We camped the night at Cedar Canyon campground, on the hill between Cedar Breaks and Cedar City. We learned it’s never a good idea to camp near a 12% grade hill.

We took off the next day across western Utah using a less traveled route; the Lund Hwy and the Pine Valley Road to get to Baker, NV. Both roads are nice dirt roads that pass through some very beautiful country.


We stopped for lunch along the way. No need to worry about traffic out here.


We entered Nevada and The Great Basin National Park. Neither of us had been there before and really had no idea what to expect. We were both nicely surprised. While the great basin is the bowl surrounded by mountains that encompasses most of Nevada, the park itself sits in the 13,000-foot Wheeler Mountain range, and not in a lower altitude basin.

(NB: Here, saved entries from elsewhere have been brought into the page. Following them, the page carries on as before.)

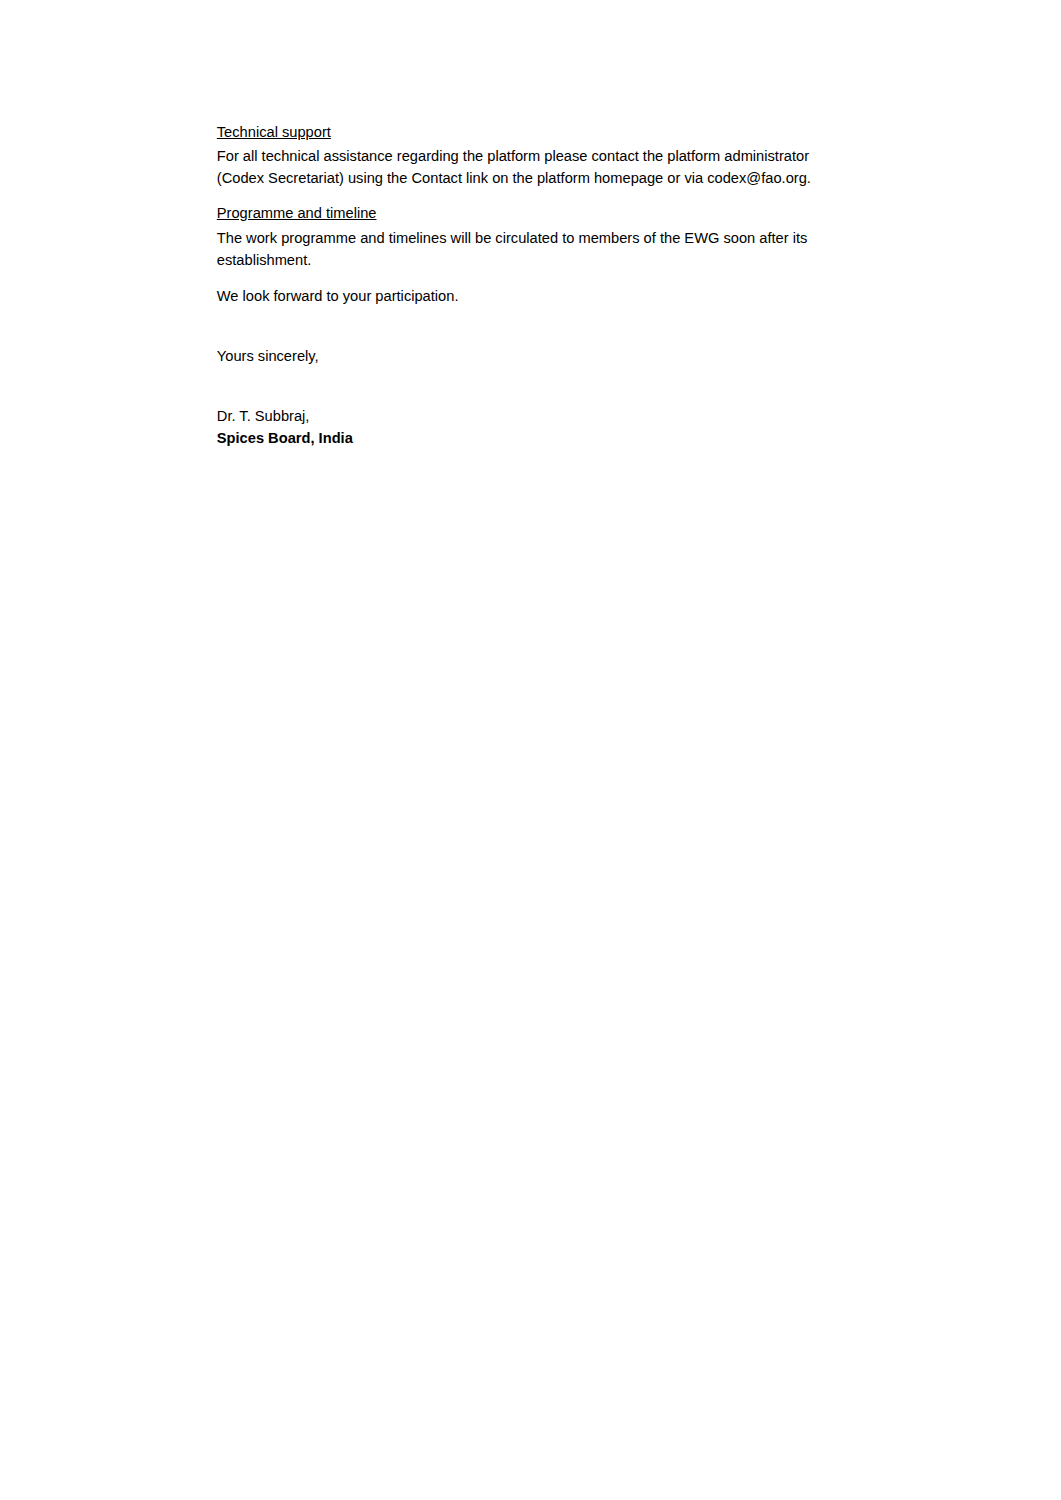Technical support
For all technical assistance regarding the platform please contact the platform administrator (Codex Secretariat) using the Contact link on the platform homepage or via codex@fao.org.
Programme and timeline
The work programme and timelines will be circulated to members of the EWG soon after its establishment.
We look forward to your participation.
Yours sincerely,
Dr. T. Subbraj,
Spices Board, India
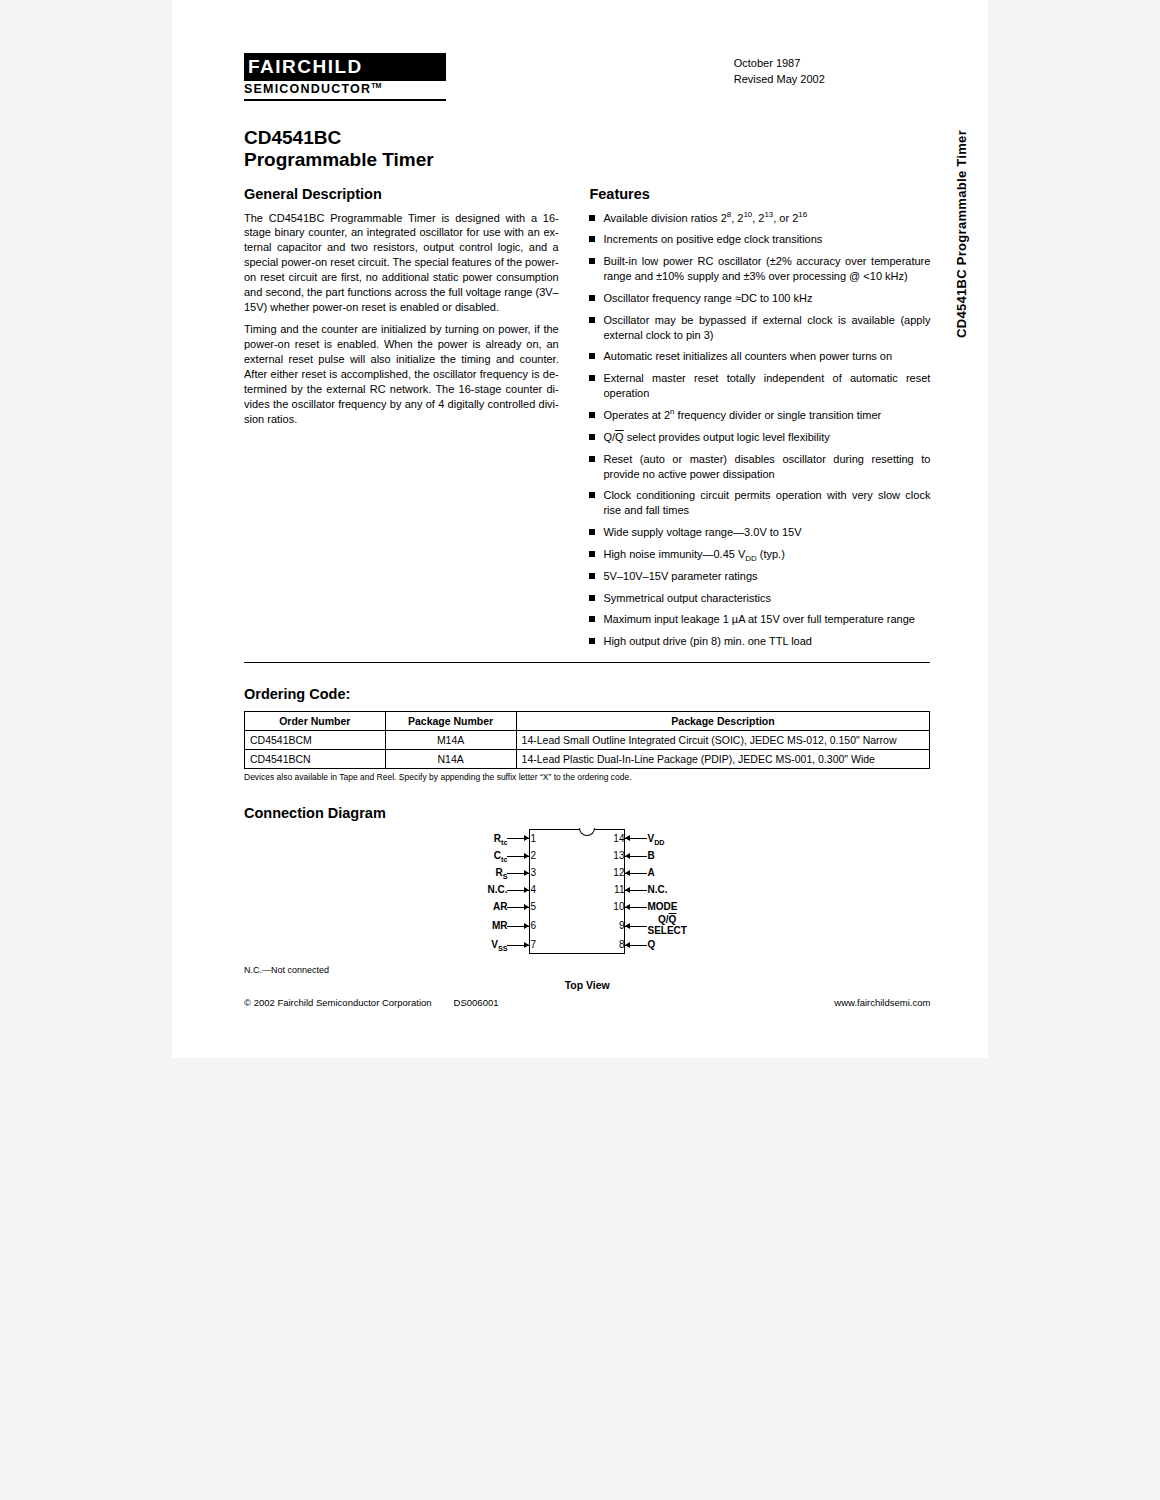CD4541BC Programmable Timer
FAIRCHILD SEMICONDUCTORTM
October 1987
Revised May 2002
CD4541BC Programmable Timer
General Description
The CD4541BC Programmable Timer is designed with a 16-stage binary counter, an integrated oscillator for use with an external capacitor and two resistors, output control logic, and a special power-on reset circuit. The special features of the power-on reset circuit are first, no additional static power consumption and second, the part functions across the full voltage range (3V–15V) whether power-on reset is enabled or disabled.
Timing and the counter are initialized by turning on power, if the power-on reset is enabled. When the power is already on, an external reset pulse will also initialize the timing and counter. After either reset is accomplished, the oscillator frequency is determined by the external RC network. The 16-stage counter divides the oscillator frequency by any of 4 digitally controlled division ratios.
Features
Available division ratios 28, 210, 213, or 216
Increments on positive edge clock transitions
Built-in low power RC oscillator (±2% accuracy over temperature range and ±10% supply and ±3% over processing @ <10 kHz)
Oscillator frequency range ≈DC to 100 kHz
Oscillator may be bypassed if external clock is available (apply external clock to pin 3)
Automatic reset initializes all counters when power turns on
External master reset totally independent of automatic reset operation
Operates at 2n frequency divider or single transition timer
Q/Q select provides output logic level flexibility
Reset (auto or master) disables oscillator during resetting to provide no active power dissipation
Clock conditioning circuit permits operation with very slow clock rise and fall times
Wide supply voltage range—3.0V to 15V
High noise immunity—0.45 VDD (typ.)
5V–10V–15V parameter ratings
Symmetrical output characteristics
Maximum input leakage 1 µA at 15V over full temperature range
High output drive (pin 8) min. one TTL load
Ordering Code:
| Order Number | Package Number | Package Description |
| --- | --- | --- |
| CD4541BCM | M14A | 14-Lead Small Outline Integrated Circuit (SOIC), JEDEC MS-012, 0.150" Narrow |
| CD4541BCN | N14A | 14-Lead Plastic Dual-In-Line Package (PDIP), JEDEC MS-001, 0.300" Wide |
Devices also available in Tape and Reel. Specify by appending the suffix letter “X” to the ordering code.
Connection Diagram
| R tc | | 1 | | 14 | | V DD |
| C tc | | 2 | | 13 | | B |
| R S | | 3 | | 12 | | A |
| N.C. | | 4 | | 11 | | N.C. |
| AR | | 5 | | 10 | | MODE |
| MR | | 6 | | 9 | | Q/ Q SELECT |
| V SS | | 7 | | 8 | | Q |
N.C.—Not connected
Top View
© 2002 Fairchild Semiconductor Corporation DS006001
www.fairchildsemi.com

The Wheeler campground is at 9,800 feet and was nice and cool given the heat wave hitting the rest of the southwest. There were many trails from the campground and we did the hike to the high altitude bristlecone pine forest, where the trees are over 2000 years old; the oldest close to 5000 years old.


The hikes to the alpine lakes were gorgeous too.


The park also has beautiful limestone caves that are full of beautiful cave structures.



The second day we even got a little rain during a hike to one of the lakes.


There were a lot of deer in the park enjoying the cool weather and the new grass.


The sunset from our camp was not bad either. It’s so out of the way that the park was not crowded and definitely a place to revisit.


We then took off west across central Nevada on HWY 50, known as “The Loneliest Highway in America”. The central Nevada countryside was beautiful with large green valleys covered in sage and desert brush, between the many mountain ranges that run north to south.


We pulled off the highway past Ely, NV to have lunch at Garnet Hill Rec Area. We didn’t find any garnets, but it is a huge mining area and the garnets are around according to the information board there.


We continued on just a little further west to Illipah Reservoir for the night, a BLM campground that was pretty and quiet.


In the morning we headed into the hills to the mining ghost town of Hamilton, NV. Once a silver mining town of 12,000 people, the town is now just a memory since the mine stopped producing in 1870.


We did see a herd of wild horses on the road into Hamilton.


We made our way to Hickison Petroglyph Rec Area west of Eureka, NV for the night. We hiked the trials to see the great basin petroglyphs and the scenery.



We’re about in the center of Nevada now and will be making our way to the California border and Lake Tahoe.